Excerpts from a dataset:
====================

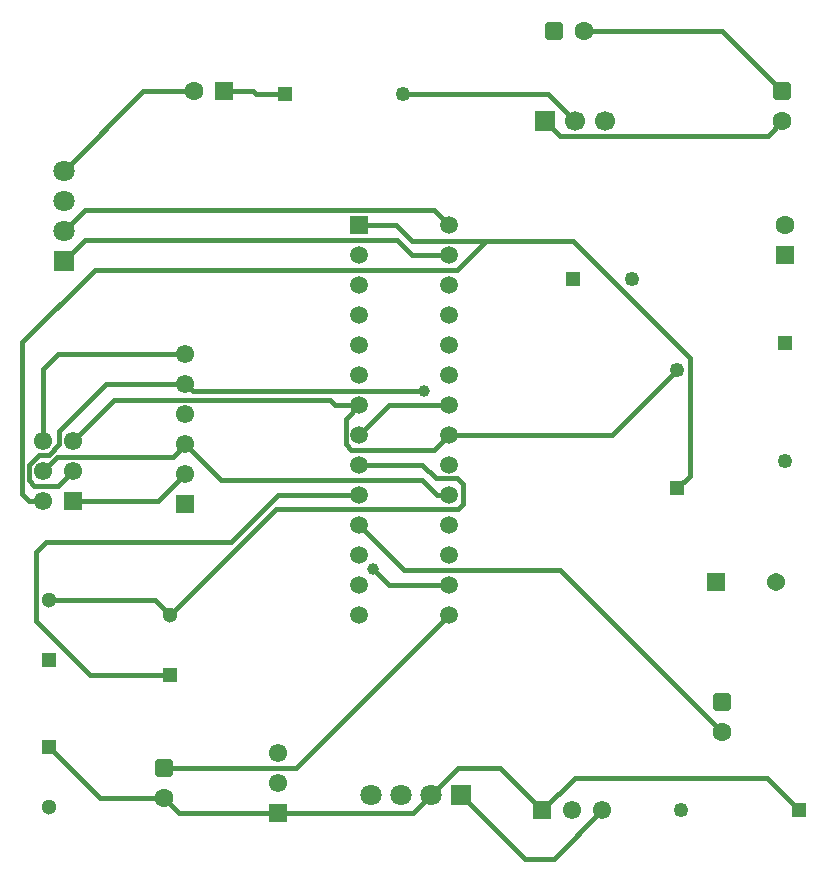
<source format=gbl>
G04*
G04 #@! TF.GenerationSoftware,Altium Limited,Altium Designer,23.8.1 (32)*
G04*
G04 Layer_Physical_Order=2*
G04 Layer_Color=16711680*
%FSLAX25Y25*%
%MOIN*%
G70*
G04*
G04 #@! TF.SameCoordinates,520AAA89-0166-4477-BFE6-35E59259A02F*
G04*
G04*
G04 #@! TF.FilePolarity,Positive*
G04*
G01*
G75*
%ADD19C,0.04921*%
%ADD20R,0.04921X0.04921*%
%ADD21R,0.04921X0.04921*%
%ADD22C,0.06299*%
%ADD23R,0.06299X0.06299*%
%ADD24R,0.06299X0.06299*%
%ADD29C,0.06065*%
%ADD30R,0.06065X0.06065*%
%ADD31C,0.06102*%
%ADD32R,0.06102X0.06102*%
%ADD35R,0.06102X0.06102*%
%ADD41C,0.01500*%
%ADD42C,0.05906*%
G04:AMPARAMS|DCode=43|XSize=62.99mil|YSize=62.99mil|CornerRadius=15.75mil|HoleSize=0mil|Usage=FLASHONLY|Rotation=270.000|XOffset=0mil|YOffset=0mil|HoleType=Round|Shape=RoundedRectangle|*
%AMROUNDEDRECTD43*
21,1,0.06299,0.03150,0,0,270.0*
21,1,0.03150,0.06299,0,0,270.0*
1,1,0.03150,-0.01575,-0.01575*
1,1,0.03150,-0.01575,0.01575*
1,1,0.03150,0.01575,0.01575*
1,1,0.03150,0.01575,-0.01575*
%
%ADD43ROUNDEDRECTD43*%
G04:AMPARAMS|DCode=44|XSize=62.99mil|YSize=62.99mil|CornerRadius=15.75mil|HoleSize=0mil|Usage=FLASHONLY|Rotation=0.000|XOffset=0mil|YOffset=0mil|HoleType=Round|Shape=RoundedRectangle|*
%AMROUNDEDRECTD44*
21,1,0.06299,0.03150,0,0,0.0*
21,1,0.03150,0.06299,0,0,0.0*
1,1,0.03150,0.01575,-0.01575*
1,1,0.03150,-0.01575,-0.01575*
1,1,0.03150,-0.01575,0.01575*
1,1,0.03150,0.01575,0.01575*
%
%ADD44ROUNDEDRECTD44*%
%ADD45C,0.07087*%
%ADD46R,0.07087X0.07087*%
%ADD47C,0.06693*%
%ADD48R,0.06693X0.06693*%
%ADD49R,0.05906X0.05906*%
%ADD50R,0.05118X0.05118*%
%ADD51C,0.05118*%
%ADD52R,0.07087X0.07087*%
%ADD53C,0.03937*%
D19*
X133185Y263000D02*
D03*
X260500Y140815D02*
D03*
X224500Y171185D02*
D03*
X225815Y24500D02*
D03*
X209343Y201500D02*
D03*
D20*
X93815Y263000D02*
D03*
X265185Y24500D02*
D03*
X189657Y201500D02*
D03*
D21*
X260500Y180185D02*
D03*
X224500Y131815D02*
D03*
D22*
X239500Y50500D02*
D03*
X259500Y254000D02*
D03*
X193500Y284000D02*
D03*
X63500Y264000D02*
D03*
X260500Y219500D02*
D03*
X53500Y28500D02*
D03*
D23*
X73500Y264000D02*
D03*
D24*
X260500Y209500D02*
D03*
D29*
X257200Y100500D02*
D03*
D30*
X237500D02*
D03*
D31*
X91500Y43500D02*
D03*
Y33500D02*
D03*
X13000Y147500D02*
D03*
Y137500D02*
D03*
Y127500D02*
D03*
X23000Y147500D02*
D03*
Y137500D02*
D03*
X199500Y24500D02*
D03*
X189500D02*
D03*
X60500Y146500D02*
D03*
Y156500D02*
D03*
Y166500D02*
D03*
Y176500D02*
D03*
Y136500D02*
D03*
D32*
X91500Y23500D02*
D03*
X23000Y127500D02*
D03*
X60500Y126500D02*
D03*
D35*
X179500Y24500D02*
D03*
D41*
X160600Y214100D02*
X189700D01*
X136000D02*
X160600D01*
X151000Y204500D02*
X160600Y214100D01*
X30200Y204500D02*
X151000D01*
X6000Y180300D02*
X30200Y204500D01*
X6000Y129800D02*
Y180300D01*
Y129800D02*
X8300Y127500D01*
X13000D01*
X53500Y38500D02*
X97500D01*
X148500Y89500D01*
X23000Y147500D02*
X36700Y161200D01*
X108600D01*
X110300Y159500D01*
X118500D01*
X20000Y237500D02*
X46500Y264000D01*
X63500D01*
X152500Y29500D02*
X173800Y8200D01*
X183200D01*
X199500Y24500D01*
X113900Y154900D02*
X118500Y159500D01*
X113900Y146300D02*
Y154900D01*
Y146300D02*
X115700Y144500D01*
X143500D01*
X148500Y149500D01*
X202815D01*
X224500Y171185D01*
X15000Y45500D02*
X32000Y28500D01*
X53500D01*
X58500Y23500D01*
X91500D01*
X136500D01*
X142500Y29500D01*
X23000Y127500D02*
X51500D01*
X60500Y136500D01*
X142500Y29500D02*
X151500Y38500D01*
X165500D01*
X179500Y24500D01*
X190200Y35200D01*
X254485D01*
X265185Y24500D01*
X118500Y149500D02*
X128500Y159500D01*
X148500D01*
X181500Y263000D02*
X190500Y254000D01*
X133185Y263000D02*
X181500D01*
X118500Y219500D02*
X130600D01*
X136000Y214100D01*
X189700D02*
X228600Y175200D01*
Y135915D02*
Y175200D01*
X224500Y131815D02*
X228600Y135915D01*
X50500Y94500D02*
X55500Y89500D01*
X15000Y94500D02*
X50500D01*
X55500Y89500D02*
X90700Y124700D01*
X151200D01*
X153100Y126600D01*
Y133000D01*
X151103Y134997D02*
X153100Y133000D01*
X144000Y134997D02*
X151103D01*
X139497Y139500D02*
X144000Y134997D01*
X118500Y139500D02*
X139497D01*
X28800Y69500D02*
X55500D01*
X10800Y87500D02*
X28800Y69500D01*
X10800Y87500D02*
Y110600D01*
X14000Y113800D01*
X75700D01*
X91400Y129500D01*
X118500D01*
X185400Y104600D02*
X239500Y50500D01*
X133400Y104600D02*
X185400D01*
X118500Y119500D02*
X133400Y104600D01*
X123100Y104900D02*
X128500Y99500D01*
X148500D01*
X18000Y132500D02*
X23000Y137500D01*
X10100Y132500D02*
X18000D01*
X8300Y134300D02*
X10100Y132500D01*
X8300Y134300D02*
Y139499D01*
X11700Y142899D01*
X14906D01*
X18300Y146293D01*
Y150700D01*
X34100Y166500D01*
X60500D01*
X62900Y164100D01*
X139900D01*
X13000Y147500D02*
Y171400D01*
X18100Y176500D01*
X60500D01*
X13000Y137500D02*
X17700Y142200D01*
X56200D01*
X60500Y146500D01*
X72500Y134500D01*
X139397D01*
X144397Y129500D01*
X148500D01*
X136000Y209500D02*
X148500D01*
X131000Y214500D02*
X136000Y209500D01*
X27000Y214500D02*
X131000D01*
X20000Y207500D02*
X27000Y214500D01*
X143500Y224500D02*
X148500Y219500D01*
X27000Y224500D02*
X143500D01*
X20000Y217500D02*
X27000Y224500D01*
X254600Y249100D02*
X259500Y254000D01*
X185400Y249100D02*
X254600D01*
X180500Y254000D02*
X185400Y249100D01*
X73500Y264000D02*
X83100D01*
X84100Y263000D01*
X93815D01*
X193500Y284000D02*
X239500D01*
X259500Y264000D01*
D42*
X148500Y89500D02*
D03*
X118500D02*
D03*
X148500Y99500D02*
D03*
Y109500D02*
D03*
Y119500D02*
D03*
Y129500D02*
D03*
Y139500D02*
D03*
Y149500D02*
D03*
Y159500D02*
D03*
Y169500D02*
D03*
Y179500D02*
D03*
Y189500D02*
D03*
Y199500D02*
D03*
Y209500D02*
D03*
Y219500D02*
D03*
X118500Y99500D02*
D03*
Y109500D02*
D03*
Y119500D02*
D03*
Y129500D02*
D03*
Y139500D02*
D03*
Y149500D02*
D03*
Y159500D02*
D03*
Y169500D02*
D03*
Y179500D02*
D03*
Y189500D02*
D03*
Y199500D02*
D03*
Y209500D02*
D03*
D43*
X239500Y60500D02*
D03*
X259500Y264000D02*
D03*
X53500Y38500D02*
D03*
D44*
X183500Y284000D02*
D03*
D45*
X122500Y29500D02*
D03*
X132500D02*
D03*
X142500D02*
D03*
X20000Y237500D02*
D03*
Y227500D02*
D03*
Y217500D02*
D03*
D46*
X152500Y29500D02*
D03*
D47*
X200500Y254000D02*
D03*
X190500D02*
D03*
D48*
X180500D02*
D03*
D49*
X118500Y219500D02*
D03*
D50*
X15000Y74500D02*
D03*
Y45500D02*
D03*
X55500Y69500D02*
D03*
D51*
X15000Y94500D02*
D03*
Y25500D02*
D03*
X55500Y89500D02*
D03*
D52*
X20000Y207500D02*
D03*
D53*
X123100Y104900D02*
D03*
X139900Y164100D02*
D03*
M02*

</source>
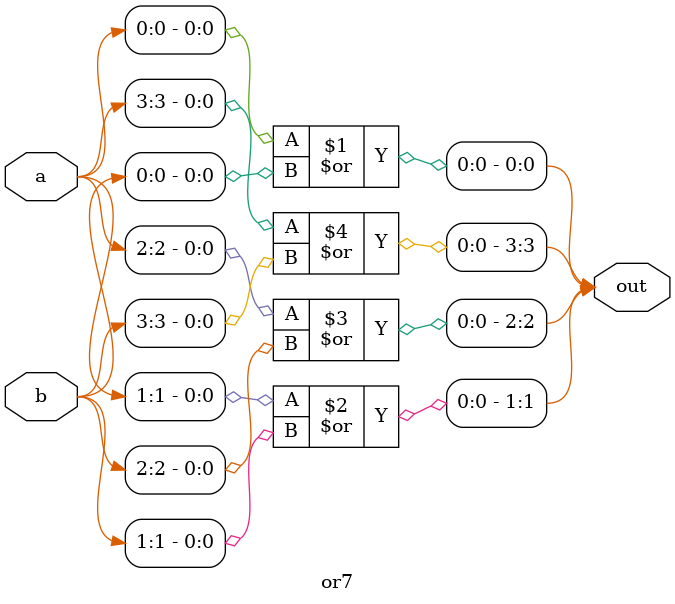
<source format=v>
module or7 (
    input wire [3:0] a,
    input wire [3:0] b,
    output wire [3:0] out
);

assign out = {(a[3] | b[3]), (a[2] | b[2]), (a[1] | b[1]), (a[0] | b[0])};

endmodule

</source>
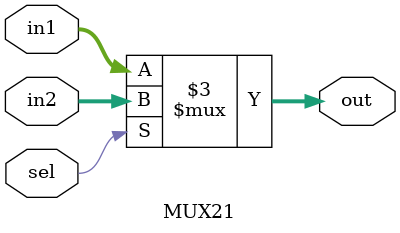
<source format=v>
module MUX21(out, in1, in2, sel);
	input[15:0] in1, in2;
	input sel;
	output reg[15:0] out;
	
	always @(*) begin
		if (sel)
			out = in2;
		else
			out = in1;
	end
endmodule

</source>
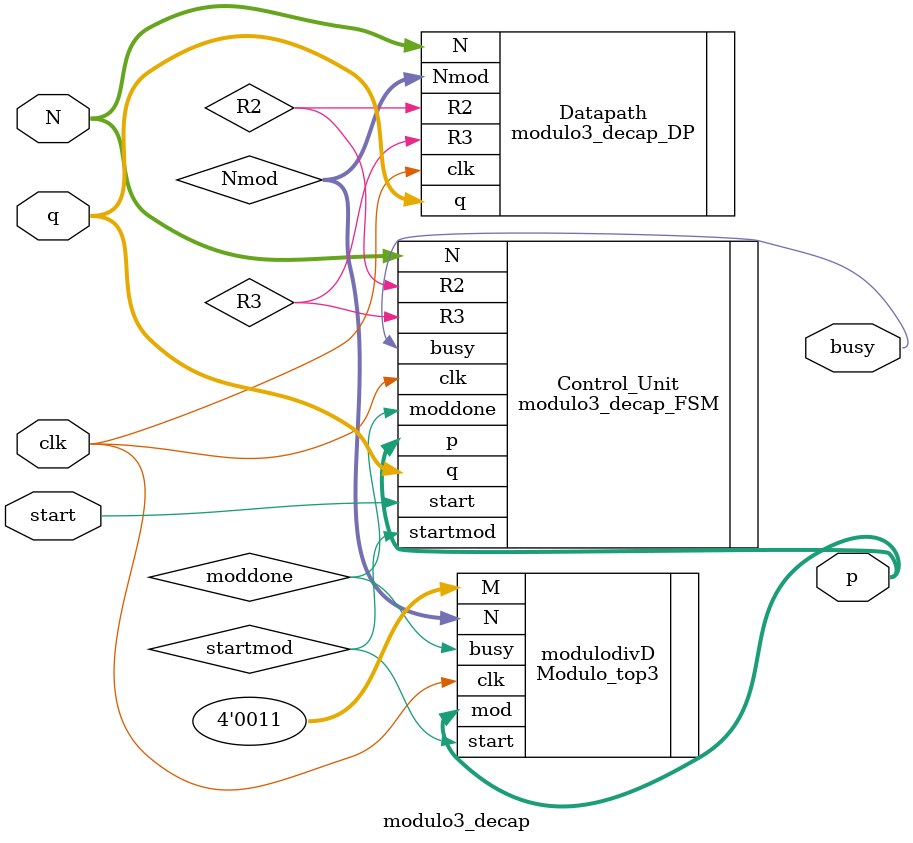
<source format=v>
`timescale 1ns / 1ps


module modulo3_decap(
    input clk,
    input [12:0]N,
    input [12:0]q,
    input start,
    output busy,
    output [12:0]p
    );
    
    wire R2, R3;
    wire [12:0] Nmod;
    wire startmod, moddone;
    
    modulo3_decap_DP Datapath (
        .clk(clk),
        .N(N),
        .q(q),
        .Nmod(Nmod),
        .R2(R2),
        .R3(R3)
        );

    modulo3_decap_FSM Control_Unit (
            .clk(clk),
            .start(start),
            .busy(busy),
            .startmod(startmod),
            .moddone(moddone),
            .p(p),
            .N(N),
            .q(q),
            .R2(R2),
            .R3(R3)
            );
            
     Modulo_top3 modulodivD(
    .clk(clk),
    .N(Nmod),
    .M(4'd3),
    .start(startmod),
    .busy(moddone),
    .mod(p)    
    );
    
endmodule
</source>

====================

» Your objective
The answer must be a single number: how many lines above contain the word "Rotation".

» The completed task
2